Con el objetivo de que los restos de los Arzobispos
tuvieran un lugar como corresponde a su investidura y al igual que ocurre en la
mayoría de estas edificaciones, en la Catedral Metropolitana se construyeron
Criptas para los Arzobispos.
Fue hasta el año de 1937, cuando el Arzobispo
Primado, Monseñor Luis María Martínez y Rodríguez (1937-1956) que se comenzaron
las excavaciones bajo el Altar de los Reyes; siendo posible que poco a poco se
reunieran la mayor parte de los restos para depositarlos en los nichos
correspondientes.
Al mismo tiempo también se iba construyendo la zona
que conforman las criptas familiares compuestas aproximadamente por 10,000
criptas; éstas se ubican en pequeños espacios en forma de capilla y al igual
que las 14 capillas que hay en la parte interior del templo catedralicio, cada
grupo de nichos tienen la misma dedicación. A esta zona de criptas por tratarse
de particulares, únicamente tienen acceso quienes adquirieron este derecho.
El espacio dedicado a la Cripta de los Arzobispos,
consta de un hemiciclo en el que hay 79 criptas, llegando únicamente hasta el
número 40; algunas están selladas con placas de bronce en las que está grabado
el escudo de cada arzobispo, al igual que las fechas de inicio y término de su
nombramiento; a esto se agrega que no en todas están depositados los restos,
pues se dio el caso de que algunos no cubrieron su cargo por diversas causas.
En el centro del recinto hay un altar realizado en
cantera, sobre el cual se celebran misas en ocasiones especiales.

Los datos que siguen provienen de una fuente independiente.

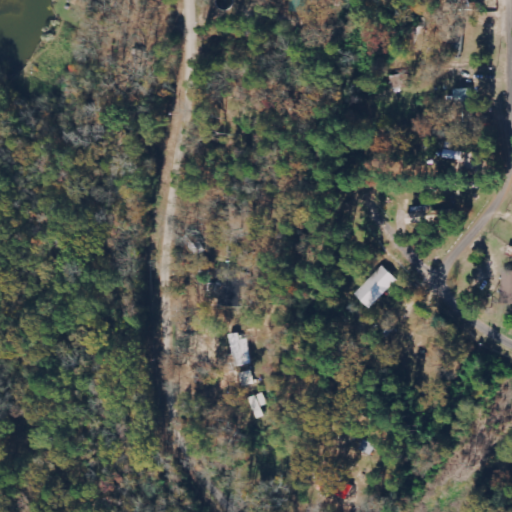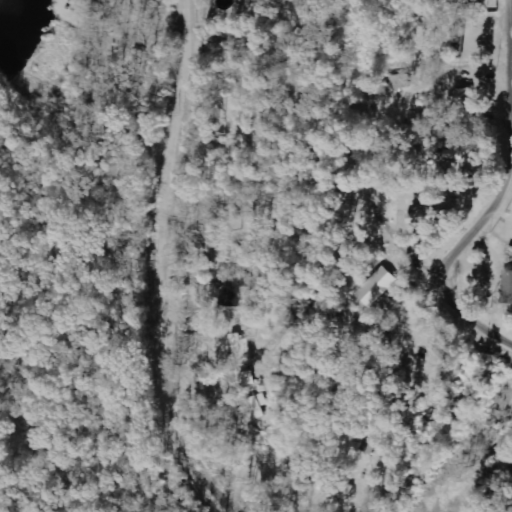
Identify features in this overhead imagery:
building: (88, 0)
building: (296, 5)
building: (463, 97)
road: (481, 238)
road: (176, 264)
road: (435, 274)
building: (378, 287)
building: (510, 288)
building: (242, 351)
power tower: (470, 467)
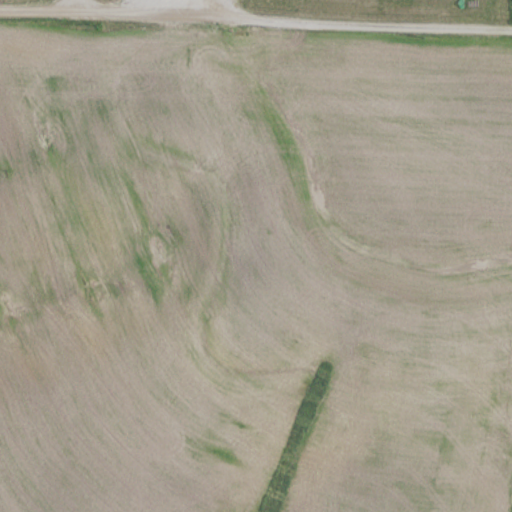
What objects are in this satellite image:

En la parte
alta de la bóveda veremos un arco sobre el que esté escrito una frase en latín
que dice: “Luz perpetua para ellos”. En la parte inferior del altar a modo de
basamento, hay una piedra prehispánica cuyos lados fueron cortados para que
encajara con la estética; dicha pieza forma parte de los hallazgos realizados
durante las excavaciones bajo la Catedral y sirvió como base de columna de la Primitiva
Catedral.
El 19 de noviembre de 1954, al celebrarse las bodas
de oro sacerdotales de Monseñor Luis María Martínez, bendijo la Cripta
Catedralicia donde se depositaron los restos de Fray Juan de Zumárraga (1528-1548)
y de Don Pascual Díaz Barreto (1929-1936).
La entrada está cripta cuenta con una reja
especial, pues fue hecha con la lápida de mármol que cubrió la tumba de
Monseñor Don Juan de Mañozca y Zamora (1643-1650); tiene grabado en uno de sus
lados con plomo derretido, la biografía de este personaje, y en el otro, el
escudo de armas de España.
En el interior de la cripta y a los lados de la
reja hay cuatro espacios en los muros con forma de gaveta, que llevan por
nombre catafalcos (también conocidos como pudrideros), cuya función es la de
guardar en su interior el féretro con el cuerpo del Arzobispo fallecido. Esto se
comienza a realizar a partir de la muerte de Monseñor Luis María Martínez
Rodríguez, ya que fue el primer cuerpo que ocupó una de las gavetas. El segundo
cuerpo depositado fue el de Monseñor Miguel Darío Miranda y Gómez (1956-1977) y
por último, Don Ernesto Corripio Ahumada en el año 2008; los dos últimos
cuerpos aún permanecen en estas gavetas hasta que transcurra el tiempo
necesario en años, para colocarlos en su nicho.
En el caso de Monseñor Luis María Martínez y
Rodríguez, debido a su trayectoria, actualmente siervo de Dios y se está en
espera de su beatificación, por tal situación, sus restos fueron exhumados y
depositados en una de las capillas de la Catedral.
En la bóveda, justo a la altura del monumento de
Zumárraga está la Cruz de Jerusalén, y en forma lateral hay dos rejas pequeñas,
en una de las cuales se conservan dos esculturas hechas de madera de una sola
pieza, que representa la figura de dos canónigos que formaron parte del Cabildo
Metropolitano, y fueron tallados por Miguel Ángel Soto Rodríguez.
Antes de que se construyera la Catedral que vemos
hoy, hubo otra de 1523 a 1626, que fue demolida para edificar la actual, y no
fue sino hasta 1937 que se construyeron las criptas. Con su estilo sobrio,
representan una parte muy importante de la historia de la Iglesia en México. A
300 años de haberse terminado de construir este lugar, sigue invitándonos a
conocer sus tesoros, en historia, leyendas, arte y religión.